→ **Pixel coordinate listings**:
<<<<

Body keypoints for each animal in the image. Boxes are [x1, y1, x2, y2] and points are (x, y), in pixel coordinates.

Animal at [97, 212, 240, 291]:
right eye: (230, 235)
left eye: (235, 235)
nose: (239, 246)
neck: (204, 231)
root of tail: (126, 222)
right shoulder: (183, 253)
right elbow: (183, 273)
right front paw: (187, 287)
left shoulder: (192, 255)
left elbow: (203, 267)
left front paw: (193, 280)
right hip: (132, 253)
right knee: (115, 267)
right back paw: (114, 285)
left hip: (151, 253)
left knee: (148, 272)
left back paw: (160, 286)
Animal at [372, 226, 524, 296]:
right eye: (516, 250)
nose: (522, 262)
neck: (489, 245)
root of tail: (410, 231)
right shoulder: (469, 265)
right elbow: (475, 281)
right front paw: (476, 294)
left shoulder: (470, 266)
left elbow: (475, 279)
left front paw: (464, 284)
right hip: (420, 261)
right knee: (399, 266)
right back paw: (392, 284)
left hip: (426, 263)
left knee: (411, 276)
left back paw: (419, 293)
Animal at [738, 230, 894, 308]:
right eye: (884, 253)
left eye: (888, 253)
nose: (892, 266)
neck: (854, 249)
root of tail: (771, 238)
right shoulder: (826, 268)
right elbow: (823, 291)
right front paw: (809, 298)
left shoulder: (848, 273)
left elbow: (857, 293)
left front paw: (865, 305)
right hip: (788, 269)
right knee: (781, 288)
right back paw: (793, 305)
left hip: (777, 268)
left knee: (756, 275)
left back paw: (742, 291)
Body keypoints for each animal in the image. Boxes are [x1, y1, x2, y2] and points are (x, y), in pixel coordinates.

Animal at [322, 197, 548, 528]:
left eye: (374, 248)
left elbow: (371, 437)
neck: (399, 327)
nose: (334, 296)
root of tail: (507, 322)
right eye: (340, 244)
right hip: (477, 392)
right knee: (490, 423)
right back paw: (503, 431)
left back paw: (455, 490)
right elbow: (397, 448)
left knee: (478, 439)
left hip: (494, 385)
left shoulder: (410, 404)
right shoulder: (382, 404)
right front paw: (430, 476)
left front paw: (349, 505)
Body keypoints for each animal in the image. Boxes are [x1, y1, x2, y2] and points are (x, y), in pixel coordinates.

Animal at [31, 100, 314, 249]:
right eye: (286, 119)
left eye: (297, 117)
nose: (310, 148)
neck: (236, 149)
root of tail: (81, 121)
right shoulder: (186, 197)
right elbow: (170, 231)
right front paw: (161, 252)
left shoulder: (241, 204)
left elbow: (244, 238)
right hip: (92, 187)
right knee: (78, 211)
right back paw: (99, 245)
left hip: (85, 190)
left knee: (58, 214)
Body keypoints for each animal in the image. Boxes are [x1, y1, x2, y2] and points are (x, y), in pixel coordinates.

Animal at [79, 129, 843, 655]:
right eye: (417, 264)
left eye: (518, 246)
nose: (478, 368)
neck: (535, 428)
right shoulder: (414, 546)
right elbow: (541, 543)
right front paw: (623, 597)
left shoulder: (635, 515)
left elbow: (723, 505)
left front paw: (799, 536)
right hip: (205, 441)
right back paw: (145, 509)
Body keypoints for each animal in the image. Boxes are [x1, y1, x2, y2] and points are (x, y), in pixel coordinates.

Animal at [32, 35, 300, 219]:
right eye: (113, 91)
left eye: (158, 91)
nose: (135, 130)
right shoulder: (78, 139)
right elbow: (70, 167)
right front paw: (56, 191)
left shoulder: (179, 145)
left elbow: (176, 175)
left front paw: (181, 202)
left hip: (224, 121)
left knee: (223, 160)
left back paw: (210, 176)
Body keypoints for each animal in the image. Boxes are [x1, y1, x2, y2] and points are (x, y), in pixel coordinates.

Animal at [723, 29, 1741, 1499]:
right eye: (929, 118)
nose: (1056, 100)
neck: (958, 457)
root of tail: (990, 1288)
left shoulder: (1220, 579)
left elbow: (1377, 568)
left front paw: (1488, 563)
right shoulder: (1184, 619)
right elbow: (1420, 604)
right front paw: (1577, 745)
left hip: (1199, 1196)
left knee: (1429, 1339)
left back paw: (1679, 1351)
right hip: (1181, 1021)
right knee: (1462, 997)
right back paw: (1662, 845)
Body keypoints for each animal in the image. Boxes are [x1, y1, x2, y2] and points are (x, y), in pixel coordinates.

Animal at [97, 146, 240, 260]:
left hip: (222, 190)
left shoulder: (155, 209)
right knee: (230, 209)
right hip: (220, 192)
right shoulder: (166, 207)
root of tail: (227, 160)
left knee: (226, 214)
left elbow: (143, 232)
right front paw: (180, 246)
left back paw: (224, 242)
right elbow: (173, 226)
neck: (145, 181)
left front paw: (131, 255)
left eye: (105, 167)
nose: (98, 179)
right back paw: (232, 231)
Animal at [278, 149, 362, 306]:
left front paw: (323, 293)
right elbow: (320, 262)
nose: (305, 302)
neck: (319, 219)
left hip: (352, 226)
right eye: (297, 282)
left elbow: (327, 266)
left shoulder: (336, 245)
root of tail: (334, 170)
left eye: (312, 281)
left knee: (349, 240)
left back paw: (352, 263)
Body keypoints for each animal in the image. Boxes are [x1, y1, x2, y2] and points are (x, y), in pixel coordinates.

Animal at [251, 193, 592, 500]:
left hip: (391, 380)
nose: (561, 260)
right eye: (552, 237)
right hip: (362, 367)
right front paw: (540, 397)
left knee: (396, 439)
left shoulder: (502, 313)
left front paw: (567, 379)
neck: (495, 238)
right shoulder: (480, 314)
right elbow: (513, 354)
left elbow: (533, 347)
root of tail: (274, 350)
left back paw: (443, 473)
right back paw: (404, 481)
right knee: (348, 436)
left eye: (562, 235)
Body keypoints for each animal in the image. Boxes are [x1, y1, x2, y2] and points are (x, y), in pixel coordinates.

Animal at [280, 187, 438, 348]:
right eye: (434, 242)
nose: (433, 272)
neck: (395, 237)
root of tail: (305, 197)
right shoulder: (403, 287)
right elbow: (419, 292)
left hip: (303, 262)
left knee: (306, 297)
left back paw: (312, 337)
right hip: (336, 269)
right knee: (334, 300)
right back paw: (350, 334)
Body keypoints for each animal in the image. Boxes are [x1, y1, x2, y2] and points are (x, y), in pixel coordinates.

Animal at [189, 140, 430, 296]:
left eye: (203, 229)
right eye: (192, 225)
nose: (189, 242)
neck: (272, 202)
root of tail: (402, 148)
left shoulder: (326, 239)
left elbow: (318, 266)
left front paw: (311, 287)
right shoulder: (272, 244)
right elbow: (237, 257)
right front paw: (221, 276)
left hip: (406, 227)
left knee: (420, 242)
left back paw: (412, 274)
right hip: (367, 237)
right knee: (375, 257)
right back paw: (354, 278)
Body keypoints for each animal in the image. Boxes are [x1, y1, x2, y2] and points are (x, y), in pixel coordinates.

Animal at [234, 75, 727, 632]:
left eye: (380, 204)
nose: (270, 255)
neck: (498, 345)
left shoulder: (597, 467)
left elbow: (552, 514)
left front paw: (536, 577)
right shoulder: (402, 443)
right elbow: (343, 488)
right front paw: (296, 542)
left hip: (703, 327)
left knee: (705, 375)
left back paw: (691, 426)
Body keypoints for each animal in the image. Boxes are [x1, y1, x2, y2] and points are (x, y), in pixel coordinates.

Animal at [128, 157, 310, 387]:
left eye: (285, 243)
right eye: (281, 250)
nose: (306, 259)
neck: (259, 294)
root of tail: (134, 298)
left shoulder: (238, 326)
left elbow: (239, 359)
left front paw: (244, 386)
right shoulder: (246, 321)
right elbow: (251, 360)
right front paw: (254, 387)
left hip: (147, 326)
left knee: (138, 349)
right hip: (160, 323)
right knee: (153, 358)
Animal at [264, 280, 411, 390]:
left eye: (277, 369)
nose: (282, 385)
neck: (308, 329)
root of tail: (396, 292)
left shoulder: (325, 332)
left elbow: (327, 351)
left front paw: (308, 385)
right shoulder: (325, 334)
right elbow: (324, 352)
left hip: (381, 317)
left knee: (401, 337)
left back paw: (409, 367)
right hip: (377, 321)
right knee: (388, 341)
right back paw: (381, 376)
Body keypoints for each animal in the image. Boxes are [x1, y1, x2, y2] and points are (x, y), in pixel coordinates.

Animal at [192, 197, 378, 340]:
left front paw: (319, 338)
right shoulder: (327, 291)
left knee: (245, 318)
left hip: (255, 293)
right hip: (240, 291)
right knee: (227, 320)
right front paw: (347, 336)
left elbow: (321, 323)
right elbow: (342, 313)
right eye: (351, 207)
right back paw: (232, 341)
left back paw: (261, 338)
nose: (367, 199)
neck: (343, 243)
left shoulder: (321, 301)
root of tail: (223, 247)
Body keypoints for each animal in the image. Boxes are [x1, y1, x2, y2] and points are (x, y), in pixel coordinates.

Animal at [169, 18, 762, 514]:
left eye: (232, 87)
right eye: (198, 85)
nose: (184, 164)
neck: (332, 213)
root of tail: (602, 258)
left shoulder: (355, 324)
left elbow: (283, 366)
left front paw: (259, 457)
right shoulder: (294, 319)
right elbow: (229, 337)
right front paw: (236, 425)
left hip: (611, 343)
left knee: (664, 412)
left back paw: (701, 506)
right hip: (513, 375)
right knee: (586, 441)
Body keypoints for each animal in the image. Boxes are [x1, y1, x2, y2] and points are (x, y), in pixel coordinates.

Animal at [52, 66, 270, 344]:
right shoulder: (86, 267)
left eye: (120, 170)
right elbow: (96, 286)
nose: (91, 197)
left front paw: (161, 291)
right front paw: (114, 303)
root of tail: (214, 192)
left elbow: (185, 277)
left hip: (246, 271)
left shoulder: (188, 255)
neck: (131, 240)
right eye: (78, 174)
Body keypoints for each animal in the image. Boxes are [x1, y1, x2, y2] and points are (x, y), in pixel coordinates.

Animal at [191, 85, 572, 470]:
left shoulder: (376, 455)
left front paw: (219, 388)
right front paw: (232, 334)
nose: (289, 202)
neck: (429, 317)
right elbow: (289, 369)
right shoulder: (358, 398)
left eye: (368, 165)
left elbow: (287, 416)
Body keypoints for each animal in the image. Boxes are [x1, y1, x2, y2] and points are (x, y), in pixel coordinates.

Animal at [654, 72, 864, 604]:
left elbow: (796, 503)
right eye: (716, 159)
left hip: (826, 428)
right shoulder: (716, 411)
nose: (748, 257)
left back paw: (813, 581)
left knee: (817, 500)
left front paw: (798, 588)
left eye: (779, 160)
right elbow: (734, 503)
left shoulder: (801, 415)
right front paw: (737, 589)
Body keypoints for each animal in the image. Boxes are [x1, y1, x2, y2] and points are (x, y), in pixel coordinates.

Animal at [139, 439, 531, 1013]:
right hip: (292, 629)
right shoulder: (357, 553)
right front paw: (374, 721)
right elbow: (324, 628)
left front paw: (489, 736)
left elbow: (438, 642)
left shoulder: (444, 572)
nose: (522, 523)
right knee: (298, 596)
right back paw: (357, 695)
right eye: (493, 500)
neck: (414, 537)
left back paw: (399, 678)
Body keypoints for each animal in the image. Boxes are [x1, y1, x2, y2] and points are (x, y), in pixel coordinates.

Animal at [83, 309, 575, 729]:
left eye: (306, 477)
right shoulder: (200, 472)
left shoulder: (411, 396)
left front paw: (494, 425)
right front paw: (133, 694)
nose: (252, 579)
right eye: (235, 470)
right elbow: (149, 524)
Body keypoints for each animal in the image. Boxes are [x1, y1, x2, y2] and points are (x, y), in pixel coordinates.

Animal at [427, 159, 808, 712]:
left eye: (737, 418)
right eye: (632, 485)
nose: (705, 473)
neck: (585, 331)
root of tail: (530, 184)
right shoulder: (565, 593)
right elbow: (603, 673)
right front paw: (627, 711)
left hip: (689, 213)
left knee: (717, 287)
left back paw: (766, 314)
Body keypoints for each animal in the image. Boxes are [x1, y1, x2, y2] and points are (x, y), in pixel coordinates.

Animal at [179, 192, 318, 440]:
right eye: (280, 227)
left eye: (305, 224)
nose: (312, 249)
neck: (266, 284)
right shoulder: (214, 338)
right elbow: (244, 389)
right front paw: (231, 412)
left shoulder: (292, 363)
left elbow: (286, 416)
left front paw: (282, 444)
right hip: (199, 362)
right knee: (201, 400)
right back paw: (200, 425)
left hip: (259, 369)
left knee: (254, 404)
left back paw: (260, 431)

>>>>

→ **EXERCISE GOAL**: Both the line containing "neck: (145, 181)" and the line containing "root of tail: (334, 170)" belong in the answer. Print them and every line above that falls between them exactly, and no others.

→ **REPLY TO THE TASK**:
neck: (145, 181)
left front paw: (131, 255)
left eye: (105, 167)
nose: (98, 179)
right back paw: (232, 231)
Animal at [278, 149, 362, 306]:
left front paw: (323, 293)
right elbow: (320, 262)
nose: (305, 302)
neck: (319, 219)
left hip: (352, 226)
right eye: (297, 282)
left elbow: (327, 266)
left shoulder: (336, 245)
root of tail: (334, 170)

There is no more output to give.